EXCERTO DO TEXTO:
━━━

21/08/2026
Faz este mês, na próxima semana, 36 anos que fui premiada com a Diabetes Tipo 1. Ainda não tinha 2 anos.
Eram outros tempos e cresci com muitas limitações e medos associados.
Durante a adolescência zanguei-me muito, estive internada, em risco de vida. No início da idade adulta zanguei-me também e isso trouxe-me consequências: 1 perda gestacional, mais internamentos, recusa em fazer a insulina. Passava dias sem picar os dedos, sem querer saber. O corpo estava quase sempre cansado, tinha muita sede.
Aos 26 anos resolvemos que queríamos engravidar. Entrei num processo com o qual me comprometi: baixar e manter a hemoglobina glicada. Dois anos depois foi dado o ok, podíamos começar a tentar.

━━━

DADOS FORNECIDOS:
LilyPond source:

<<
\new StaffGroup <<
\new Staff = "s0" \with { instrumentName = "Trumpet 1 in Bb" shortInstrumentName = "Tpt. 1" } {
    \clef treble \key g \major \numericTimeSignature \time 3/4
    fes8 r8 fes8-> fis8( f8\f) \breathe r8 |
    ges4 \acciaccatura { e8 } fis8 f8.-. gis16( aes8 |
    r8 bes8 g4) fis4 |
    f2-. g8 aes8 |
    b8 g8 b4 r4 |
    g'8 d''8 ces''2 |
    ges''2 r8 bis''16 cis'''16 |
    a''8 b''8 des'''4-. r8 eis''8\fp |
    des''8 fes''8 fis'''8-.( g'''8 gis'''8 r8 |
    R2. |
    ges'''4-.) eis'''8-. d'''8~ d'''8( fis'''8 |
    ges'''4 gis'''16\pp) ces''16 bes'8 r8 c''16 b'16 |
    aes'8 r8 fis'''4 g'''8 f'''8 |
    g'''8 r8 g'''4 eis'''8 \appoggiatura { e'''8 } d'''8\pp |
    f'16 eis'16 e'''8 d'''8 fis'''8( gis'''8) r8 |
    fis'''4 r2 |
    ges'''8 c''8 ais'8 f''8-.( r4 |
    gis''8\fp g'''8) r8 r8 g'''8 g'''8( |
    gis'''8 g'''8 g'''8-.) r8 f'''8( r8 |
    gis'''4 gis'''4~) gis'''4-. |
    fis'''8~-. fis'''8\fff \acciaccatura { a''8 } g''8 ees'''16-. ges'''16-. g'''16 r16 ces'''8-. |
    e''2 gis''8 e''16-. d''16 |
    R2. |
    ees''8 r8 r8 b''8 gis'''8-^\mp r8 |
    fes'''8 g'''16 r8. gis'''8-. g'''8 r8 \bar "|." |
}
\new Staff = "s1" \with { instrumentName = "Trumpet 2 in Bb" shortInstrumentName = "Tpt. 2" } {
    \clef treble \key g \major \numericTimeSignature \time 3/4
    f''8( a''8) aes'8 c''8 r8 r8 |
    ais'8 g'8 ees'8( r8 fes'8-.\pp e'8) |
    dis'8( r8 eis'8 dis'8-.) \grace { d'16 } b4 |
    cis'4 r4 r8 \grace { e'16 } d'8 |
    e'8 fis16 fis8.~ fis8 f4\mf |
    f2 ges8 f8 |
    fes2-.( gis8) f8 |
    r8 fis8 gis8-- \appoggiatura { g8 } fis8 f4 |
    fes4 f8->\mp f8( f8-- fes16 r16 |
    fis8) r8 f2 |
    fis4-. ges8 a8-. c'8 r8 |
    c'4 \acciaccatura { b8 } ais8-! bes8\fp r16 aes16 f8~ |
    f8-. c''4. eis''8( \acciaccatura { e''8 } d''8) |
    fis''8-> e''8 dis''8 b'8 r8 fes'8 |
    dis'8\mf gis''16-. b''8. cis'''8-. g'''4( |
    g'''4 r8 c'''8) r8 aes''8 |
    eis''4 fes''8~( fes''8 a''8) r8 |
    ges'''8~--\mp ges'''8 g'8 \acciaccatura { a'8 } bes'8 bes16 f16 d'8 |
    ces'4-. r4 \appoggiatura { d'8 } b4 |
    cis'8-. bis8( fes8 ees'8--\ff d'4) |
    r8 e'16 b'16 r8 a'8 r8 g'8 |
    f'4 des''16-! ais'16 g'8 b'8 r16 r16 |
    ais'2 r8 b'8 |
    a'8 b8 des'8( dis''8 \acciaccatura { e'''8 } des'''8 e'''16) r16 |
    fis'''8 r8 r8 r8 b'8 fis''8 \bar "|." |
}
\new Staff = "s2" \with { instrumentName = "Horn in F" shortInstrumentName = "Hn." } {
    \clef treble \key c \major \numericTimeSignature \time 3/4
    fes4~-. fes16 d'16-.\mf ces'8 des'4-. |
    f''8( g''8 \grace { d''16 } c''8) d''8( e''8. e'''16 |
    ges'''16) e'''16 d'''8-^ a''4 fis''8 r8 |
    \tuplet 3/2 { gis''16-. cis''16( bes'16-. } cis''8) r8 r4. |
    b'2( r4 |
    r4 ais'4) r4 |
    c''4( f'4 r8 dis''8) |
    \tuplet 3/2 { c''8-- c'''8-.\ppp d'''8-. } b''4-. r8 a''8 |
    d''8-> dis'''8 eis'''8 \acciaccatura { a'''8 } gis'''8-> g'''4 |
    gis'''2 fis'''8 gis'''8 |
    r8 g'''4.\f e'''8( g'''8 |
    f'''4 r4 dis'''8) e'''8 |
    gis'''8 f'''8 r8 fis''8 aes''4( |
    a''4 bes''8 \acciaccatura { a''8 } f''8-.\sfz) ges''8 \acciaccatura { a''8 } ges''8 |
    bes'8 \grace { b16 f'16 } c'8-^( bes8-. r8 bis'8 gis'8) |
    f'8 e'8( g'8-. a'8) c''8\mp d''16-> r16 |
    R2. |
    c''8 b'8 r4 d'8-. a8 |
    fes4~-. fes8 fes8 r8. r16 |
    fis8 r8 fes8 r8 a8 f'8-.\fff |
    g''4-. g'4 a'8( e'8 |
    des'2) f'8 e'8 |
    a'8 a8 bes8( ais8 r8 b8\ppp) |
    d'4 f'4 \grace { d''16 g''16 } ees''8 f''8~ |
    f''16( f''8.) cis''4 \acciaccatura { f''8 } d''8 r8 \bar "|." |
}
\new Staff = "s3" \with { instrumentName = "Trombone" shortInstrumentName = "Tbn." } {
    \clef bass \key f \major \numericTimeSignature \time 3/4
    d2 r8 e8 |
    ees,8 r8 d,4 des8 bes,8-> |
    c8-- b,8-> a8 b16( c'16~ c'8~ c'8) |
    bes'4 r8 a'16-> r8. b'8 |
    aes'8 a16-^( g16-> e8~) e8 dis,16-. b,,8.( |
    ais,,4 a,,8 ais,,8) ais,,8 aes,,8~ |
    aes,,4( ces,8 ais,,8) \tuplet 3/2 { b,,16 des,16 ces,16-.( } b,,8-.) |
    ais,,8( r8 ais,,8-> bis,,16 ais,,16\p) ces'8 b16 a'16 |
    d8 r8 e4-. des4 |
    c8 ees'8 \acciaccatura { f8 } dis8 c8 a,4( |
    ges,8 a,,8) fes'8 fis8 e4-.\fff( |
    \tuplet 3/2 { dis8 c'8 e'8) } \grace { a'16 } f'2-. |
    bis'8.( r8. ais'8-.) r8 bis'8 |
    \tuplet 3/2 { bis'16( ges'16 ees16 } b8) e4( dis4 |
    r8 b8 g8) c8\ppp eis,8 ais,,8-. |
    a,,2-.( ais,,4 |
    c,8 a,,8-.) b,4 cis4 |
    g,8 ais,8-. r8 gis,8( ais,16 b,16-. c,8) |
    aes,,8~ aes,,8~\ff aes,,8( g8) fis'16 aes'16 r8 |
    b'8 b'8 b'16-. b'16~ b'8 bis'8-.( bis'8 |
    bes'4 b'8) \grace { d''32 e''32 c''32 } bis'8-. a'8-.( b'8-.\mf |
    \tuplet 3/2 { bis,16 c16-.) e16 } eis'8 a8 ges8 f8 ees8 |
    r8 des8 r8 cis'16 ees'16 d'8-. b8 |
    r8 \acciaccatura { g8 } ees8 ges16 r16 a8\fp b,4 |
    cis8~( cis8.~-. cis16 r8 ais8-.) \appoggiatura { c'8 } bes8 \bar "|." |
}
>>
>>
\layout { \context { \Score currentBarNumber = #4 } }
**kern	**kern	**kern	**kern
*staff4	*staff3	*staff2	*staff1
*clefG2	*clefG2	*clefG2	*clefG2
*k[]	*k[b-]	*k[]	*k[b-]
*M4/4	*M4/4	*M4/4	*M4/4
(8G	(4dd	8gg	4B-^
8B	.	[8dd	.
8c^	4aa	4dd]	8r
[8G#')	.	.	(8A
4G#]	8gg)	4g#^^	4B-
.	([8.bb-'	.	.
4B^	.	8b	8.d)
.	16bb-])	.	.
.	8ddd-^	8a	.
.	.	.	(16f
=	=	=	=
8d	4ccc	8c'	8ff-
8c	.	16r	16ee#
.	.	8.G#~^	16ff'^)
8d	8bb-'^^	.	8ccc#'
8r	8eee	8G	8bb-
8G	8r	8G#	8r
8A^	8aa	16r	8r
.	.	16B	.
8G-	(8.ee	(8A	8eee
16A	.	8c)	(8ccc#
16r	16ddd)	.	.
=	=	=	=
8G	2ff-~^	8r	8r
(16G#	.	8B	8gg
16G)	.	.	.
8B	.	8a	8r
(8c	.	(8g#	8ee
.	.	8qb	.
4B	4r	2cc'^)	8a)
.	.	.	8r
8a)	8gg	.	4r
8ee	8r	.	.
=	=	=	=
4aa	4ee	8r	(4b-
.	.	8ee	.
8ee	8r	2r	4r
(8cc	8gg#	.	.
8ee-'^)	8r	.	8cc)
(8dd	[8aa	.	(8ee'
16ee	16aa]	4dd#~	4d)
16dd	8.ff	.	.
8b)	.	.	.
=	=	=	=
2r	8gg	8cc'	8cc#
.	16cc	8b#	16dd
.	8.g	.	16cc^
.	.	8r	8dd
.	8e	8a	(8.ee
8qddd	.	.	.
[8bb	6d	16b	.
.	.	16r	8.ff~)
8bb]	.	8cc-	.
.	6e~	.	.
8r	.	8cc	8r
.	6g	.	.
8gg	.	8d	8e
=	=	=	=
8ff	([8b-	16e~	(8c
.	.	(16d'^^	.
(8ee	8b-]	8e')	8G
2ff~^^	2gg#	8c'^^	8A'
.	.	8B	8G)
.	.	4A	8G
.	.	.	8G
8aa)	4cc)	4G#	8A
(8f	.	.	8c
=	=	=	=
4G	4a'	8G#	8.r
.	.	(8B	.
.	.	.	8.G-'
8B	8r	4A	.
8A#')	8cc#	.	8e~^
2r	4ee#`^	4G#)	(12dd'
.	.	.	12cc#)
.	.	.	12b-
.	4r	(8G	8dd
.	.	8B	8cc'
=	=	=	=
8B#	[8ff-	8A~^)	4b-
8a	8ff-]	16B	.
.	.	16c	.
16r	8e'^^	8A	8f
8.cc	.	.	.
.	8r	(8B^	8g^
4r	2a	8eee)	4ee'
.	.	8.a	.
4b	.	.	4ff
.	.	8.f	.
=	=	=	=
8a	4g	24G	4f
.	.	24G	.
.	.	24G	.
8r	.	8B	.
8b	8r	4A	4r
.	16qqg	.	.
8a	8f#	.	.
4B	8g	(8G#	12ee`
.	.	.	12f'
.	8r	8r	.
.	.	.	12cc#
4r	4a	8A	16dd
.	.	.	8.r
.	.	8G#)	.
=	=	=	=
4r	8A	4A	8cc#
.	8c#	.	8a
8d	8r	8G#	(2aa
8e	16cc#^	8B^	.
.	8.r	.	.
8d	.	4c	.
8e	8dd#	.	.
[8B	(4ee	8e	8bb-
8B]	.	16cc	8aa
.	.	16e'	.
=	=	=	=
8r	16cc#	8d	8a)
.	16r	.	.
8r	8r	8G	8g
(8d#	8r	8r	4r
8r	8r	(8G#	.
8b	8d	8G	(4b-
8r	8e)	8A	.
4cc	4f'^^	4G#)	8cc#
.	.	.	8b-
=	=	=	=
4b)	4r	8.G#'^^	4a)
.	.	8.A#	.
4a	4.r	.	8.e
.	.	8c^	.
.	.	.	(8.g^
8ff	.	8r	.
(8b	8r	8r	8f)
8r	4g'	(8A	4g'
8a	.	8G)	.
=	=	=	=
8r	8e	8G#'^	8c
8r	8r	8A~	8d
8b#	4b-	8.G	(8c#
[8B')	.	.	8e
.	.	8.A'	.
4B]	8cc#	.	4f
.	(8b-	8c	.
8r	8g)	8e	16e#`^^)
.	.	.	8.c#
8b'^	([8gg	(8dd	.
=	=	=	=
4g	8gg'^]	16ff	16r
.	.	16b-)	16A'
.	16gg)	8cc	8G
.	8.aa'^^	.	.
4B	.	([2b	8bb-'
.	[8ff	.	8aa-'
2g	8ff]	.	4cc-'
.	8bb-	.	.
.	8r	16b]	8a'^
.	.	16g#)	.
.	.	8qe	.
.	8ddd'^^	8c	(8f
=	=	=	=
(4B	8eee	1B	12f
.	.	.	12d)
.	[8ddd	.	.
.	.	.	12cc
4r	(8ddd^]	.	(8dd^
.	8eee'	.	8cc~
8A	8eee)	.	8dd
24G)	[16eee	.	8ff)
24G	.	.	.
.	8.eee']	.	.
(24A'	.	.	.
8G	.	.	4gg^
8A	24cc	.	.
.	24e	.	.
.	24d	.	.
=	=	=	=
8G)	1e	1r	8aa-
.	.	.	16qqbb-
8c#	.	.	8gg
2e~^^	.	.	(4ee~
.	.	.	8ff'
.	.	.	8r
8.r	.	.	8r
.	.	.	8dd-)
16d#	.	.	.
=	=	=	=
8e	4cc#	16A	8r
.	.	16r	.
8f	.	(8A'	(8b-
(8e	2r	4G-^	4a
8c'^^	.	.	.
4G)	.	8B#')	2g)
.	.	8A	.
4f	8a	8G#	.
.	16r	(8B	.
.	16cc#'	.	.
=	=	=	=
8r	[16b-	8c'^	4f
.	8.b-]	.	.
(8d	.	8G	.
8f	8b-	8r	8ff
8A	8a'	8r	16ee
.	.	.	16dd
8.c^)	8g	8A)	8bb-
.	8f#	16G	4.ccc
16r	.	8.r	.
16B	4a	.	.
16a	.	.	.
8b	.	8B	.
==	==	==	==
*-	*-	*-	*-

━━━

TAREFAS:
[A] Indique se cada afirmação concorda com o texto sobre a diabetes tipo 1, respondendo sim ou não e citando as palavras do texto que o decidem: (i) o diagnóstico aconteceu antes dos 2 anos; (ii) durante a adolescência nunca houve internamentos; (iii) aos 26 anos foi logo dado o ok para tentar engravidar.
[B] Escreva a continuação do texto sobre a diabetes tipo 1, começando depois da última frase apresentada.
As entradas não fazem falta para resolver as tarefas.

AS SUAS RESPOSTAS:
[A]
(i) Sim: «Ainda não tinha 2 anos.»
(ii) Não: «estive internada, em risco de vida»
(iii) Não: «Dois anos depois foi dado o ok, podíamos começar a tentar.»

[B]
Fui uma grávida aplicada, nunca me portei mal, mas isso não invalidou que às 30 semanas o corpo começasse a rejeitar a gestação. Foram 6 semanas de internamento. A S. nasceu prematura, passou por várias hipoglicemias, mas era uma criança saudável
Aos 7 anos foi premiada com a mesma doença da mãe. De um dia para o outro, sem que nada fizesse esperar, surgiu o diagnóstico.
Este murro no estômago levou-me a repensar: tinha obrigação de ser um exemplo para que nada na vida dela se assemelhasse à minha.
Ela teve a Bomba primeiro que eu, apesar de tudo eu não cumpria os critérios... Comecei a contar hidratos de carbono, a gerir tudo e no dia 2 de julho coloquei a minha. Tenho surpreendido tudo e todos porque apesar de eu dizer que conseguia, quase ninguém acreditava.
Não é fácil, mas este exemplo que vos dou é sinônimo de que a nossa mente, o nosso foco são essenciais e determinantes para o sucesso de algo com o qual nos comprometemos e a última foto é provável disso!
Se passam por algo semelhante, se conhecem alguém que passe, a terapia poderá ser uma ferramenta crucial !
É a vida. A minha. A nossa. A vossa. A de alguém que conhecem. A diabetes sempre esteve comigo, apenas agora, por causa dos aparelhos se vê. Geralmente ela é silenciosa!